• EXERCISE DESCRIPTION
Retype the lines in the items below exactly as they appear, leaving out the pictures.

▽

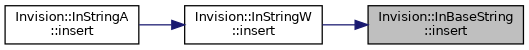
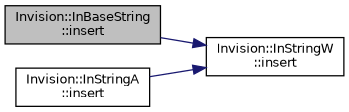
  digraph {
    rankdir=RL
    node [color=black fillcolor=white fontname=Helvetica fontsize=10 shape=record style=filled]
    edge [color=midnightblue dir=back fontname=Helvetica fontsize=10 labelfontname=Helvetica labelfontsize=10 style=solid]
    n1 [fillcolor=grey75 fontcolor=black height=0.2 label="Invision::InBaseString\l::insert" width=0.4]
    n2 [height=0.2 label="Invision::InStringW\l::insert" width=0.4]
    n3 [height=0.2 label="Invision::InStringA\l::insert" width=0.4]
-   n1 -> n2
+   n2 -> n1
    n2 -> n3
  }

△

• RESPONSE BELOW
  digraph {
    rankdir=RL
    node [color=black fillcolor=white fontname=Helvetica fontsize=10 shape=record style=filled]
    edge [color=midnightblue dir=back fontname=Helvetica fontsize=10 labelfontname=Helvetica labelfontsize=10 style=solid]
    n1 [fillcolor=grey75 fontcolor=black height=0.2 label="Invision::InBaseString\l::insert" width=0.4]
    n2 [height=0.2 label="Invision::InStringW\l::insert" width=0.4]
    n3 [height=0.2 label="Invision::InStringA\l::insert" width=0.4]
-   n1 -> n2
+   n2 -> n1
    n2 -> n3
  }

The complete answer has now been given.